* [To do] Restate word for word each line of the data, starting at the one containing "Silencer packing" and running through the last.

═══ Records supplied

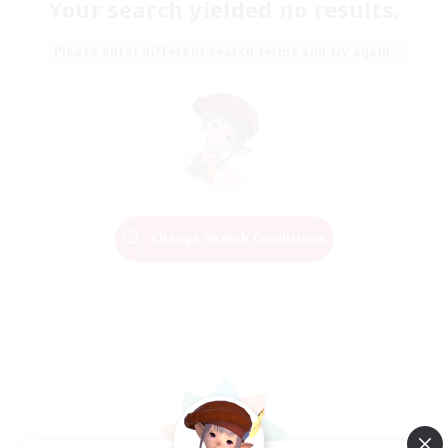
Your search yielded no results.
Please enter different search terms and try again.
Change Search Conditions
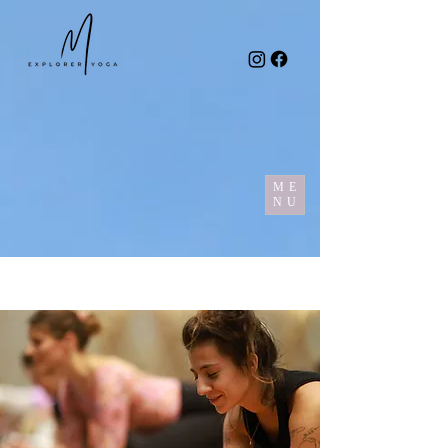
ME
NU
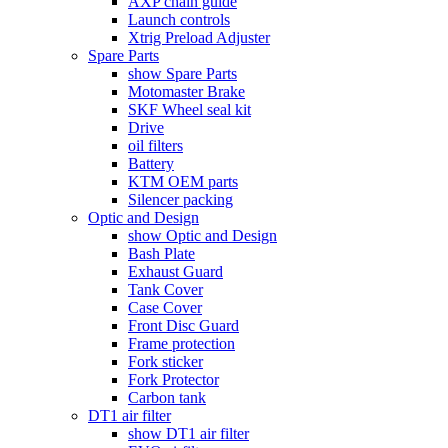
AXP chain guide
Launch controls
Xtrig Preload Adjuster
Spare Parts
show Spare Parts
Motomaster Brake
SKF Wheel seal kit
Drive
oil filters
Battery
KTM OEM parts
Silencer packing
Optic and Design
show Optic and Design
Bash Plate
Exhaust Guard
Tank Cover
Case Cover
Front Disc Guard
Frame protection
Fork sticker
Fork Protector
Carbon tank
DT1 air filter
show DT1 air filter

══════

* [Output for this task]
Silencer packing
Optic and Design
show Optic and Design
Bash Plate
Exhaust Guard
Tank Cover
Case Cover
Front Disc Guard
Frame protection
Fork sticker
Fork Protector
Carbon tank
DT1 air filter
show DT1 air filter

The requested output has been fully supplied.